I meet Zee at The Hope & Ruin in Brighton, a venue that’s very much a staple for upcoming bands. The stickers and doodles on the walls are a testament to that – a Black Midi here, a Gaffa Tape Sandy there. At the time of writing, their debut album has been out for a week, and it’s an exciting time in the world of Zee.
I might have interrupted the band’s pre-gig rehearsing, but Zee seems only too happy to talk to me. I ask how the tour’s been going so far – “Really good,” Zee replies, “The dynamic changes as soon as an album’s out, for a band.” And what it’s like to have the album out? Zee refers to the album as the band’s “mission statement”, which I have to agree with; it’s an emphatic, no-holds-barred stormer of a record. “It’s like okay – this is our flag in the ground, this is Queen Zee. Let’s go from there and see if you like it or not” continues Zee, laughing.
I ask if Zee had always wanted to be in a band, or if it was something that fell on them: “I’ve always loved music, but I never necessarily wanted to be in a band. I loved drag and queer culture as a kid – live music came later when I was discovering punk and stuff.” Certainly, as a band Queen Zee combine queer culture and punk to killer effect, resulting in their memorable live shows, and what could potentially be one of the albums of the year. Zee continues, “I’ve always wanted to be in this band – not necessarily just a band.” It rings true. Although they’re grouped in with the current punk scene, Queen Zee are unlike just about anyone around right now.
Speaking of the punk scene of the last year or two, Zee has only positive things to say: “There’s still a lot to do and there’s a long way to go but I love a lot of the bands that we’re in a scene with, like Dream Wife and IDLES. It’s a fantastic scene and we’re really happy to be part of it; I’ve always felt really welcomed and really positive about it.” They’re no strangers to the scene, having toured with Dream Wife, as well as Cabbage and Marmozets.
With the album finally out, we had to ask what inspired the songs. Zee ponders for a moment: “So, the album was recorded in a bit of a weird way – we worked on each track almost individually, so it was done over a year. The themes really kind of changed throughout the record as well.” The current socio-political climate definitely had an impact too, as Zee goes on to explain. “I always say that to put Queen Zee into context, it’s never existed outside of Brexit; Brexit’s been happening the whole time we’ve been going on – that kind of climate with the right wing being really prevalent, Trump in America and his policies on LGBT politics and so on.”

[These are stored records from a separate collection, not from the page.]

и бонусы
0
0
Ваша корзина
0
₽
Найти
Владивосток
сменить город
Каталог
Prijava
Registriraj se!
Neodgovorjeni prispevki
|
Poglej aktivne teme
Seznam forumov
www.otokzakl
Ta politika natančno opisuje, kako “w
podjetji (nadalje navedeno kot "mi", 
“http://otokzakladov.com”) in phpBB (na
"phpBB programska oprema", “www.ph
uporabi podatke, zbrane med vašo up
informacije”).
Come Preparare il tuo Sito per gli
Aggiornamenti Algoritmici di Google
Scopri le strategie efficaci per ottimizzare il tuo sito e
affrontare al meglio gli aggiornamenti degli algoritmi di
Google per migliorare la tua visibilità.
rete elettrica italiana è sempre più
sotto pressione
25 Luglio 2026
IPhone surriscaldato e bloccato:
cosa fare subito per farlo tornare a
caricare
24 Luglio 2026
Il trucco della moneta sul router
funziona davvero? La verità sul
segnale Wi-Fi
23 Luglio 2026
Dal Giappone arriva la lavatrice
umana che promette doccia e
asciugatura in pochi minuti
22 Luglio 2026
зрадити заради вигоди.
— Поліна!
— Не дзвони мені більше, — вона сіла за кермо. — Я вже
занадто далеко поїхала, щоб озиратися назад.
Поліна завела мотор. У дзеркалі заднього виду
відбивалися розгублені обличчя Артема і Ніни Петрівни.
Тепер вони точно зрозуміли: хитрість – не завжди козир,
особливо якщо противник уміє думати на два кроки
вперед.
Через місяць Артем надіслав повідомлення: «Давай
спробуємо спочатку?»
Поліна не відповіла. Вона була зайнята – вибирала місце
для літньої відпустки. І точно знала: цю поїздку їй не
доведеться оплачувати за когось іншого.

“I think that’s definitely just fed into the subconscious of Queen Zee – I like to think of it as trying to create a beacon in the darkness, almost like a glittery party in the oasis in the desert. I think that’s what we try to do, it always just goes back to that.”
Would you consider yourselves to be a political band, I ask? “I really don’t like artists to feel pressured to be political – I want a band to be a band first and make great music, and then I think a lot of that does mean there’s not necessarily a political but definitely a cultural relevance to the music.”
“That doesn’t necessarily mean it’s got to be political, like it’s got to reference the politicians that are surrounding us and so on, but even just writing songs about mental health, anxiety, depression and those kind of mindsets. They still have a cultural reference with what we’re surrounded by.”
Frankly, I’m in awe of Zee’s mentality. It’s refreshing to see a band being political without being preachy, and it’s still early on in their career. I have to ask about their future plans, and it looks like there’s a lot to be excited about.
“it’s all about new music and second record and getting that going,” Zee starts. “We’re sitting on a lot of songs right now that we want to work on; we’ve got a really busy festival season but that’s the weekends. In the weekdays it’s in the room working on new stuff.”
The ride is only beginning. Welcome to Planet Zee.